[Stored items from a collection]
*** Block opens ***

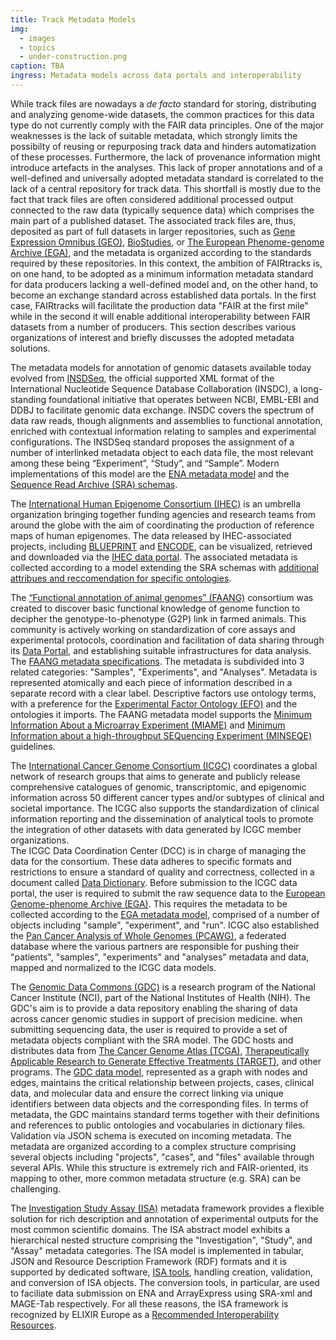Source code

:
 ```yaml
---
title: Track Metadata Models
img:
  - images
  - topics
  - under-construction.png
caption: TBA
ingress: Metadata models across data portals and interoperability
---
```


While track files are nowadays a _de facto_ standard for storing, distributing and analyzing
genome-wide datasets, the common practices for this data type do not currently comply with the FAIR
data principles. One of the major weaknesses is the lack of suitable metadata, which strongly limits
the possibilty of reusing or repurposing track data and hinders automatization of these processes.
Furthermore, the lack of provenance information might introduce artefacts in the analyses. This lack
of proper annotations and of a well-defined and universally adopted metadata standard is correlated
to the lack of a central repository for track data. This shortfall is mostly due to the fact that
track files are often considered additional processed output connected to the raw data (typically
sequence data) which comprises the main part of a published dataset. The associated track files are,
thus, deposited as part of full datasets in larger repositories, such as
[Gene Expression Omnibus (GEO)](https://www.ncbi.nlm.nih.gov/geo/),
[BioStudies](https://www.ebi.ac.uk/biostudies/), or
[The European Phenome-genome Archive (EGA)](https://ega-archive.org/), and the metadata is organized
according to the standards required by these repositories. In this context, the ambition of
FAIRtracks is, on one hand, to be adopted as a minimum information metadata standard for data
producers lacking a well-defined model and, on the other hand, to become an exchange standard across
established data portals. In the first case, FAIRtracks will facilitate the production data "FAIR at
the first mile" while in the second it will enable additional interoperability between FAIR datasets
from a number of producers. This section describes various organizations of interest and briefly
discusses the adopted metadata solutions.

The metadata models for annotation of genomic datasets available today evolved from
[INSDSeq](https://www.insdc.org/documents/xml-status), the official supported XML format of the
International Nucleotide Sequence Database Collaboration (INSDC), a long-standing foundational
initiative that operates between NCBI, EMBL-EBI and DDBJ to facilitate genomic data exchange. INSDC
covers the spectrum of data raw reads, though alignments and assemblies to functional annotation,
enriched with contextual information relating to samples and experimental configurations. The
INSDSeq standard proposes the assignment of a number of interlinked metadata object to each data
file, the most relevant among these being “Experiment”, “Study”, and “Sample”. Modern
implementations of this model are the
[ENA metadata model](https://ena-docs.readthedocs.io/en/latest/submit/general-guide/metadata.html)
and the
[Sequence Read Archive (SRA) schemas](https://trace.ncbi.nlm.nih.gov/Traces/sra/sra.cgi?view=xml_schemas).

The [International Human Epigenome Consortium (IHEC)](http://ihec-epigenomes.org/) is an umbrella
organization bringing together funding agencies and research teams from around the globe with the
aim of coordinating the production of reference maps of human epigenomes. The data released by
IHEC-associated projects, including [BLUEPRINT](http://blueprint-data.bsc.es/) and
[ENCODE](https://www.encodeproject.org/), can be visualized, retrieved and downloaded via the
[IHEC data portal](https://epigenomesportal.ca/ihec/index.html). The associated metadata is
collected according to a model extending the SRA schemas with
[additional attribues and reccomendation for specific ontologies](https://github.com/IHEC/ihec-metadata/blob/master/specs/Ihec_metadata_specification.md).

The
[“Functional annotation of animal genomes” (FAANG)](https://www.animalgenome.org/community/FAANG/)
consortium was created to discover basic functional knowledge of genome function to decipher the
genotype-to-phenotype (G2P) link in farmed animals. This community is actively working on
standardization of core assays and experimental protocols, coordination and facilitation of data
sharing through its [Data Portal](https://data.faang.org/home), and establishing suitable
infrastructures for data analysis. The
[FAANG metadata specifications](https://github.com/FAANG/dcc-metadata/blob/master/docs/faang_metadata_overview.md).
The metadata is subdivided into 3 related categories: "Samples", "Experiments", and "Analyses".
Metadata is represented atomically and each piece of information described in a separate record with
a clear label. Descriptive factors use ontology terms, with a preference for the
[Experimental Factor Ontology (EFO)](https://www.ebi.ac.uk/efo/) and the ontologies it imports. The
FAANG metadata model supports the
[Minimum Information About a Microarray Experiment (MIAME)](https://www.fged.org/projects/miame/)
and
[Minimum Information about a high-throughput SEQuencing Experiment (MINSEQE)](https://www.fged.org/projects/minseqe/)
guidelines.

The [International Cancer Genome Consortium (ICGC)](https://icgc.org/) coordinates a global network
of research groups that aims to generate and publicly release comprehensive catalogues of genomic,
transcriptomic, and epigenomic information across 50 different cancer types and/or subtypes of
clinical and societal importance. The ICGC also supports the standardization of clinical information
reporting and the dissemination of analytical tools to promote the integration of other datasets
with data generated by ICGC member organizations.  
The ICGC Data Coordination Center (DCC) is in charge of managing the data for the consortium. These
data adheres to specific formats and restrictions to ensure a standard of quality and correctness,
collected in a document called [Data Dictionary](https://docs.icgc.org/dictionary/viewer/). Before
submission to the ICGC data portal, the user is required to submit the raw sequence data to the
[European Genome-phenome Archive (EGA)](https://ega-archive.org/). This requires the metadata to be
collected according to the
[EGA metadata model](https://docs.icgc.org/submission/guide/overview/submitting-raw-data-ega/#fragment-of-the-sample-xml-file),
comprised of a number of objects including "sample", "experiment", and "run". ICGC also established
the [Pan Cancer Analysis of Whole Genomes (PCAWG)](https://dcc.icgc.org/pcawg), a federated database
where the various partners are responsible for pushing their "patients", "samples", "experiments"
and "analyses" metadata and data, mapped and normalized to the ICGC data models.

The [Genomic Data Commons (GDC)](https://gdc.cancer.gov/about-gdc) is a research program of the
National Cancer Institute (NCI), part of the National Institutes of Health (NIH). The GDC's aim is
to provide a data repository enabling the sharing of data across cancer genomic studies in support
of precision medicine. when submitting sequencing data, the user is required to provide a set of
metadata objects compliant with the SRA model. The GDC hosts and distributes data from
[The Cancer Genome Atlas (TCGA)](https://www.cancer.gov/about-nci/organization/ccg/research/structural-genomics/tcga),
[Therapeutically Applicable Research to Generate Effective Treatments (TARGET)](https://ocg.cancer.gov/programs/target),
and other programs. The [GDC data model](https://gdc.cancer.gov/developers/gdc-data-model),
represented as a graph with nodes and edges, maintains the critical relationship between projects,
cases, clinical data, and molecular data and ensure the correct linking via unique identifiers
between data objects and the corresponding files. In terms of metadata, the GDC maintains standard
terms together with their definitions and references to public ontologies and vocabularies in
dictionary files. Validation via JSON schema is executed on incoming metadata. The metadata are
organized according to a complex structure comprising several objects including "projects", "cases",
and "files" available through several APIs. While this structure is extremely rich and
FAIR-oriented, its mapping to other, more common metadata structure (e.g. SRA) can be challenging.

The [Investigation Study Assay (ISA)](https://isa-specs.readthedocs.io/en/latest/isamodel.html#)
metadata framework provides a flexible solution for rich description and annotation of experimental
outputs for the most common scientific domains. The ISA abstract model exhibits a hierarchical
nested structure comprising the "Investigation", "Study", and "Assay" metadata categories. The ISA
model is implemented in tabular, JSON and Resource Description Framework (RDF) formats and it is
supported by dedicated software, [ISA tools](https://isa-tools.org/), handling creation, validation,
and conversion of ISA objects. The conversion tools, in particular, are used to faciliate data
submission on ENA and ArrayExpress using SRA-xml and MAGE-Tab respectively. For all these reasons,
the ISA framework is recognized by ELIXIR Europe as a
[Recommended Interoperability Resources](https://elixir-europe.org/platforms/interoperability/rir-selection#:~:text=An%20ELIXIR%20Recommended%20Interoperability%20Resource,thus%20supporting%20the%20FAIR%20Principles).
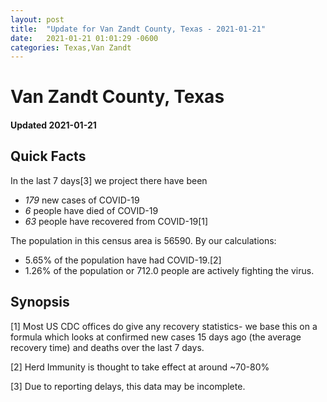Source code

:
 ```yaml
---
layout: post
title:  "Update for Van Zandt County, Texas - 2021-01-21"
date:   2021-01-21 01:01:29 -0600
categories: Texas,Van Zandt
---
```


# Van Zandt County, Texas
#### Updated 2021-01-21

## Quick Facts

In the last 7 days[3] we project there have been
- *179* new cases of COVID-19
- *6* people have died of COVID-19
- *63* people have recovered from COVID-19[1]

The population in this census area is 56590. By our calculations:
- 5.65% of the population have had COVID-19.[2]
- 1.26% of the population or 712.0 people are actively fighting the virus.

## Synopsis




[1] Most US CDC offices do give any recovery statistics- we base this on a formula which looks at confirmed new cases
15 days ago (the average recovery time) and deaths over the last 7 days.

[2] Herd Immunity is thought to take effect at around ~70-80%

[3] Due to reporting delays, this data may be incomplete.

*** Block closes ***

Some lines above hold the word "supports". Copy all of them.

### [RESPONSE TO THE EXERCISE]
FAANG metadata model supports the
clinical and societal importance. The ICGC also supports the standardization of clinical information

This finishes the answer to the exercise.